Connie Dimsdale 

Here come the hotsteppers! The duo staging a Dance Dance Revolution

What can the arcade classic tell us about competition, friendship and failure? Jasmine Price and Nikhil Vyas found out by making a show about it
  
  

Dance Dance Revolution
Players take on Dance Dance Revolution. Photograph: David McNew/Getty Images

Dance Dance Revolution (DDR) stirs up a nostalgic feeling in many of us twentysomethings, whether for the triumph of winning or simply the rare excitement of being given £5 to spend at the arcade. The game, launched by the Japanese entertainment company Konami in the late 90s, is simple: step in time with the coloured arrows going up, down, left and right. Step out of line and you lose.

Now, the game has inspired Progress, a show amalgamating theatre and dance, and exploring friendship and competition. The duo behind it, Jasmine Price and Nikhil Vyas, met at Durham University. When I drop in on rehearsals, they remember playing DDR for the first time. Vyas recalls going regularly to an arcade in London’s Leicester Square, though he admits: “I spent more time playing the games where you shoot up zombies.” Price recalls jumping up, down, left and right in her local bowling alley in Shrewsbury. I vividly remember playing it in a leisure centre in Cambridge, and long forgotten feelings of humiliation and frustration bubble up as I recall how it felt to be defeated. So I relate to Vyas, who says: “Losing at DDR is a way of looking at what a feeling of failure is in the body. Your body is not able to do what this game is requiring.”

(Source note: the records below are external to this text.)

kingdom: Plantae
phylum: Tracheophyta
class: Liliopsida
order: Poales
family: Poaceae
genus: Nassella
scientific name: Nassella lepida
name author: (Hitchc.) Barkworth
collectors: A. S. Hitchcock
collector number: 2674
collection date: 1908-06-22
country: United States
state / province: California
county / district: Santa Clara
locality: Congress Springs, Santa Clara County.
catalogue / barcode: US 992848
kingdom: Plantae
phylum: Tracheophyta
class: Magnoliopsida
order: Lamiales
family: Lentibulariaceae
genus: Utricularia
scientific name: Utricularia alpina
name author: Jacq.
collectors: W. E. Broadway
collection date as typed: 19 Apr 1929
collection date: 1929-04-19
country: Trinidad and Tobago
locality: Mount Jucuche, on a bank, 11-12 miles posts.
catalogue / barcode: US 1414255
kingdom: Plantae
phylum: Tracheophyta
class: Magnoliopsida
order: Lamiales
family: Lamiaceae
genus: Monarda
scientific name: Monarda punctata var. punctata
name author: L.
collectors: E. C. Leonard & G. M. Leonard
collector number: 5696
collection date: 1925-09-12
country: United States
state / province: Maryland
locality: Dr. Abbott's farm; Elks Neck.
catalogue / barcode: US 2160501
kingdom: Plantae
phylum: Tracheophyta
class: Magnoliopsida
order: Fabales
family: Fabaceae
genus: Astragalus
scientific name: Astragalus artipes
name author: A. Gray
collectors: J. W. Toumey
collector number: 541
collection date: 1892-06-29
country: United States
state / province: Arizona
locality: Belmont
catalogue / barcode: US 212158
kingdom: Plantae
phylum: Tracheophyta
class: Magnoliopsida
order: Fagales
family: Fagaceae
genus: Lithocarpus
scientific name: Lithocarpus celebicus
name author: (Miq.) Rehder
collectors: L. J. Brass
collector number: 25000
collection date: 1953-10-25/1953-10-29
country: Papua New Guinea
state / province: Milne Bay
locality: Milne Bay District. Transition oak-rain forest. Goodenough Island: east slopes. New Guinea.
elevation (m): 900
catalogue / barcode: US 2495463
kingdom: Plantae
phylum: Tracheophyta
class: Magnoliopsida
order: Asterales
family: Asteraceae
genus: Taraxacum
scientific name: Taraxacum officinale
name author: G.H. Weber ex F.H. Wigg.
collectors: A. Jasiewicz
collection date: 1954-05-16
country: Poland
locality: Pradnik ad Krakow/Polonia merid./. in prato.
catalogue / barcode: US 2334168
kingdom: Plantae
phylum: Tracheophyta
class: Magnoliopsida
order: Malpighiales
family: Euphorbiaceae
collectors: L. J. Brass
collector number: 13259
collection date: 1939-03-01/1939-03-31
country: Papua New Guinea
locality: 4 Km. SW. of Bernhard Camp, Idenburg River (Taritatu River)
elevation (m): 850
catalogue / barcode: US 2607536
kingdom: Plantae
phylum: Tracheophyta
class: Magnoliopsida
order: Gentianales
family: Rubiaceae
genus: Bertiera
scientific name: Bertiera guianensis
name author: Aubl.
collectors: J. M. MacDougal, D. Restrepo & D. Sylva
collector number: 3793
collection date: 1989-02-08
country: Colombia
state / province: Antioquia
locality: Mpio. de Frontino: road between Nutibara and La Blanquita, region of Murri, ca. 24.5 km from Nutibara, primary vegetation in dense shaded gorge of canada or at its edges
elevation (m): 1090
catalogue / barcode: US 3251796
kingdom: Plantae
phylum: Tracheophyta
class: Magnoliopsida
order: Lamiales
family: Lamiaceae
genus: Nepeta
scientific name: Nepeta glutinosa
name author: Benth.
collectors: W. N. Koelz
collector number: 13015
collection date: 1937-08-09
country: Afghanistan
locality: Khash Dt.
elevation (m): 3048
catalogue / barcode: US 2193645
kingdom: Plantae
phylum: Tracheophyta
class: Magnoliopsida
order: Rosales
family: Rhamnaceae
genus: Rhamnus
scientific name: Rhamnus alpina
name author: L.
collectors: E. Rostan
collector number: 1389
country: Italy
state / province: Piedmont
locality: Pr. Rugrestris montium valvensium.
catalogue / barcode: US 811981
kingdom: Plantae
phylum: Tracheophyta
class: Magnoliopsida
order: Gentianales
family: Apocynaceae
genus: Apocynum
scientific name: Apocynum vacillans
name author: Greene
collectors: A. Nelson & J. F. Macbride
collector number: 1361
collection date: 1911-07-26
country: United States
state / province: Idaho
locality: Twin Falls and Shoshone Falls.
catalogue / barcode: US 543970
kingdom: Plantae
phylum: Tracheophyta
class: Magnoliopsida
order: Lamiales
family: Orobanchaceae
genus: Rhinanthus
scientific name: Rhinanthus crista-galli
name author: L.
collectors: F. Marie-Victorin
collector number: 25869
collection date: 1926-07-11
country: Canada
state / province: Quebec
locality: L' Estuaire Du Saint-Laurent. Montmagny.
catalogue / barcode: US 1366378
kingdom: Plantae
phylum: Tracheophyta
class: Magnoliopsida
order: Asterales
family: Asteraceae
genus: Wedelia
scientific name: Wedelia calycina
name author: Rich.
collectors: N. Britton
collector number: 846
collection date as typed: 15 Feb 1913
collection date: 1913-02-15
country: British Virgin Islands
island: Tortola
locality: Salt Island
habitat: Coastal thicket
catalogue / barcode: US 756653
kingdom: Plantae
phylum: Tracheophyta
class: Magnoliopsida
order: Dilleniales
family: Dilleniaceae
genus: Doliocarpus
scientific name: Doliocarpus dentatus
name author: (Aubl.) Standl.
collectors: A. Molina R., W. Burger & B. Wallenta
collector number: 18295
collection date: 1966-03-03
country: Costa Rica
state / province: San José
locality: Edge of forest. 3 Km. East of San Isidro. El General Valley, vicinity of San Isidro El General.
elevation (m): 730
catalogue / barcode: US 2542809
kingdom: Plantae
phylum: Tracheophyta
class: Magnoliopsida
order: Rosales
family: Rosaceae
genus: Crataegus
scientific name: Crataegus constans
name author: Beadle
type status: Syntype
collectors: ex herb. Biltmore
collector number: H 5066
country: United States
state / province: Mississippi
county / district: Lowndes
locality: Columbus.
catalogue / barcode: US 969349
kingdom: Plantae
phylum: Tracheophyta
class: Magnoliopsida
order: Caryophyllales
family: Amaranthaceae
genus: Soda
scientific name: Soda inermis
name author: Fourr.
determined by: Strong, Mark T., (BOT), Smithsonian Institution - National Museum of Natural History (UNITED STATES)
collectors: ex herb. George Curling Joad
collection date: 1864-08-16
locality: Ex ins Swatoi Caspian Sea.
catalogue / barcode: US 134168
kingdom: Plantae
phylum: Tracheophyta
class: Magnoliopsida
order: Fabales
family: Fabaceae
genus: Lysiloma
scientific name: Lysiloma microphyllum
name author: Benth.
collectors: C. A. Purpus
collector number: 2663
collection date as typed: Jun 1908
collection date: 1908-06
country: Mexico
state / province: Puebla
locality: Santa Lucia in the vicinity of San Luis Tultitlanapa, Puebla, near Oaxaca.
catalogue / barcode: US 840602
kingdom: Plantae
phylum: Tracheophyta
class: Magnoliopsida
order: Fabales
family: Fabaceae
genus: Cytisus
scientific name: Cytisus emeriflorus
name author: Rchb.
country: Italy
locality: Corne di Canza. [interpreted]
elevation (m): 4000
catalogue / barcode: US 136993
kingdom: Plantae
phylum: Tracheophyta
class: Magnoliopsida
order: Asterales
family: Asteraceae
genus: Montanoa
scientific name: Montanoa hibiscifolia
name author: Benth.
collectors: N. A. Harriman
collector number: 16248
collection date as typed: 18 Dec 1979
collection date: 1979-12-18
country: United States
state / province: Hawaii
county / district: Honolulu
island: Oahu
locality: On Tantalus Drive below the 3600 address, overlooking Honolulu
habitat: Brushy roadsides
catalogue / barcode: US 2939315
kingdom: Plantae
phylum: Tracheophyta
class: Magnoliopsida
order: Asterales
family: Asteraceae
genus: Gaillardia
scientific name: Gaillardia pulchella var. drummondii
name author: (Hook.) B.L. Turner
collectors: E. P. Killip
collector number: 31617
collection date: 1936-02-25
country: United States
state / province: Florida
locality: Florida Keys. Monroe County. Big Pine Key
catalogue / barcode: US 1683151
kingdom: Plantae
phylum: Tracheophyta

Who wins when the pair of them play each other at DDR? “We play in ‘friendship mode’ so we win and lose together,” Price explains. But when pushed, Price tells me that when they first played at an arcade in Croydon, Vyas won. He admits to having had more practice, saying “it was in my bones” and that “Jasmine is definitely the better player now.” Price responds bashfully: “That’s not true, we’re a team, man!”

They begin to rehearse, and it’s difficult to tell whether they’re acting for me or interacting with me. I suppose that is the point: Progress allows the audience a window into their friendship; to join in with it, even. They recruit me into a dance revolution in which “there will be public takeover of all open spaces like plazas and parks, and everyone gathers at the same time, unplanned, and starts dancing together”. They set up the Nintendo Wii to play DDR – in Vyas’s dream version of the show, they would have the arcade cabinet but this would be expensive. Besides, there is something satisfying about wrangling with outdated technology. I watch them hover the Wii remote over “friendship mode”…

I finally realise why they are so hesitant to play against one another. “Competition is not always about making people more productive,” Vyas explains. “It’s often about making people feel anxious and unhappy.” I consider my own competitive mindset, as I’ve been obsessing over who the winner might be, thereby missing the point. This play is not about winning but about being there for a friend who is losing.

There is a satisfying circularity to this production both about and created by two young people who are trying to make it in theatre. They end the show sweaty from dancing, and exhausted from balancing their MA studies alongside Progress rehearsals. The show has given Price and Vyas a way to express their complex feelings towards the competition they see all around them. “Part of us shying away from competing against our friends has informed this show,’’ says Vyas. Price adds: “It’s nice to see two people supporting one another and to remind ourselves that this is a possibility.”

Progress is about how to fail, how to support friends in failure, and how to find hope. Price tells me that Monopoly brings out her competitive spirt, and Vyas admits he can become rather ruthless in drama games, but neither enjoy competing with their friends in the theatre industry. Vyas opens up about his competitiveness when it comes to promoting his theatre company, Trip Hazards. “At the fringe it gets hard sometimes, constantly measuring yourself against peers.” Price adds sombrely: “Popularity is literally a measure of your success in theatre.”

So why do it? Theatre is a highly competitive industry that is notoriously tough to crack. They smile at each other for a moment, then Price replies as if I’ve asked the most obvious question in the world: “Because we really love it.”